What do I have to notify my insurers about and when?



Insurers and their policies are often considered to be somewhat on the ‘dark side’: both in terms of perceived financial burden and expectations around notification. In fact, the contract you enter into when you purchase medical indemnity is highly transparent. The problem often lies in lack of communication around and understanding of the detail; and how many consultants can put hand on heart and say they have read their policies from cover to cover?!


Contrary to popular myth, notification does not equal automatic increase in premium. Underwriters have a sophisticated understanding of the nuances of medical complaints and claims and would in fact be more concerned if a client never notified an issue than if that client made a few notifications a year.


They look at each notification on its merits and would far prefer (and indeed the policy demands it) to be informed of a complaint or niggle or incident which you are worried about even if the patient has not raised a concern - in order to intervene at an early stage - rather than you trying to deal with the issue alone or ignoring it and potentially compromising or prolonging things in so doing. They build a certain allowance for minor notifications into their quotes.


What does this mean in practice then?

Your policy requires you to notify insurers as soon as possible and in any case no later than 30 days – sooner if you are renewing your insurance policy imminently - through the helpline supplied in your policy documentation of:


  • Any event which you believe may give rise to a claim – examples include: you have to use a different product to that which you stated you would use during the procedure; you had to take a different course of action - eg incision in a different place -to that agreed in the consent form; the patient is demanding care which you do not think you can provide – especially pertinent for cosmetic surgeons who often find themselves under pressure to over operate

  • Any intimation of a claim – eg a letter requesting your medical records and those of Spire or a verbal or written threat to seek legal advice

  • A patient complaint relating to alleged harm or loss to that patient

  • If you intend to refund a patient for treatment.

any merit in the claim. A consultant’s belief that the claim is spurious is often what gets them into trouble further down the line; assuming the issue will go away.

Patients can be very tenacious, especially when backed up by no win no fee ambulance chasing law firms who advertise on day time television and radio and even in private hospitals!


Throw into the mix the fact that since 2013 patients have been able to bring claims which, even if they lose at Trial, do not require payment of the defendant’s costs (ie your legal fees of going to Trial and winning), then it unfortunately makes for a very imbalanced situation where there is no real downside to the patient continuing down a contentious path for some time.


This is sadly the reality and why you need the best advice from the outset. When you notify these circumstances it enables you to benefit from early legal intervention (often ‘ghostwritten’ for you at this juncture to avoid escalating issues or making patients and their lawyers assume that solicitors are instructed because there is indeed an answerable claim) which can often close down the potential claim promptly at considerably less cost to you and your insurers.

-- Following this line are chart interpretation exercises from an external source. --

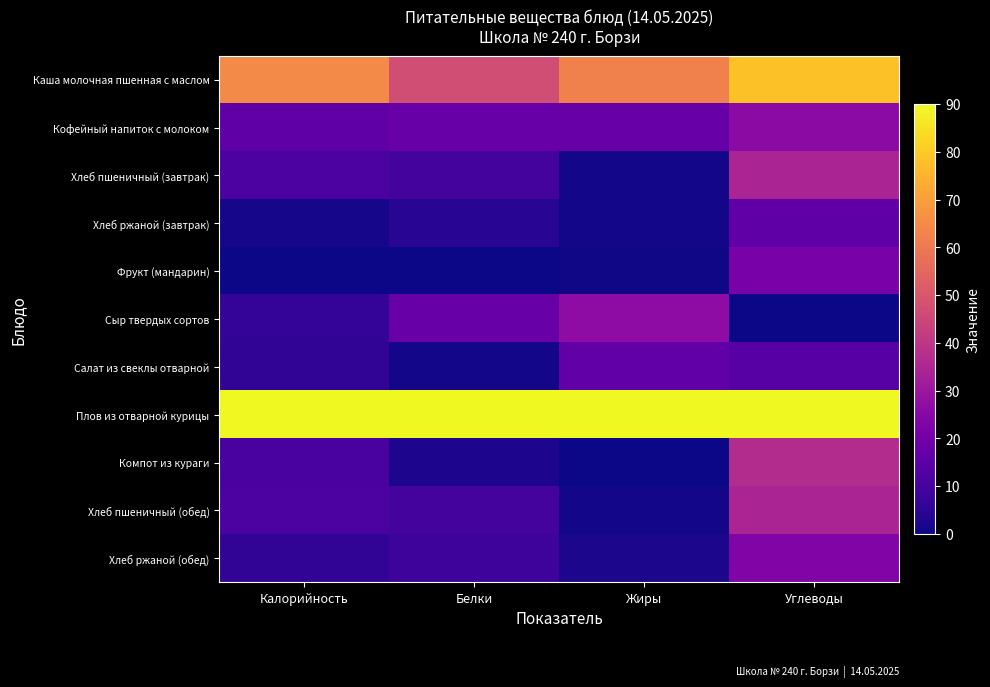

Reading right to left, what are all the values shown in this chart?

Каша молочная пшенная с маслом: Углеводы=78.3	Жиры=62.3	Белки=47.0	Калорийность=64.9
Кофейный напиток с молоком: Углеводы=26.3	Жиры=17.3	Белки=17.4	Калорийность=15.5
Хлеб пшеничный (завтрак): Углеводы=34.4	Жиры=0.9	Белки=10.2	Калорийность=11.3
Хлеб ржаной (завтрак): Углеводы=15.6	Жиры=1.0	Белки=4.2	Калорийность=1.1
Фрукт (мандарин): Углеводы=21.5	Жиры=0.4	Белки=0.0	Калорийность=0.0
Сыр твердых сортов: Углеводы=0.0	Жиры=26.5	Белки=17.6	Калорийность=6.6
Салат из свеклы отварной: Углеводы=13.8	Жиры=16.0	Белки=1.0	Калорийность=5.9
Плов из отварной курицы: Углеводы=90.0	Жиры=90.0	Белки=90.0	Калорийность=90.0
Компот из кураги: Углеводы=36.6	Жиры=0.0	Белки=2.2	Калорийность=10.6
Хлеб пшеничный (обед): Углеводы=34.4	Жиры=0.9	Белки=10.2	Калорийность=11.3
Хлеб ржаной (обед): Углеводы=23.3	Жиры=1.8	Белки=8.3	Калорийность=5.9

Another aspect which is often overlooked is the emotional support that you will gain from being able to speak to experienced legal practitioners at this stage.

The policy also – and more obviously – requires immediate notification of:

  • Solicitor letters

  • Court documents

  • GMC correspondence even it only relates to the initial investigation stage

  • Communication relating to inquests

  • Again, this must be notified ahead of renewal. If these documents arrive after you have filled in your renewal form but before the policy actually renews you should promptly forward them to us.

Lockton are here as your advocate and sit in between you and your insurers to represent your interests and voice any concerns. If you are unsure of whether you are obliged to notify, we are always here to help guide you and answer any queries.


Likewise, if you have any issues with how your claim is being handled by the legal advisors, then we can assist.


Our head of healthcare claims is a 12 year qualified clinical negligence defence lawyer with vast experience in handling complex medical malpractice claims and insurance coverage disputes and can assist in ensuring that your claim is being handled in the most efficient and effective (cost and strategy wise) way possible.


If you take nothing else away from this article please remember that if in doubt – notify!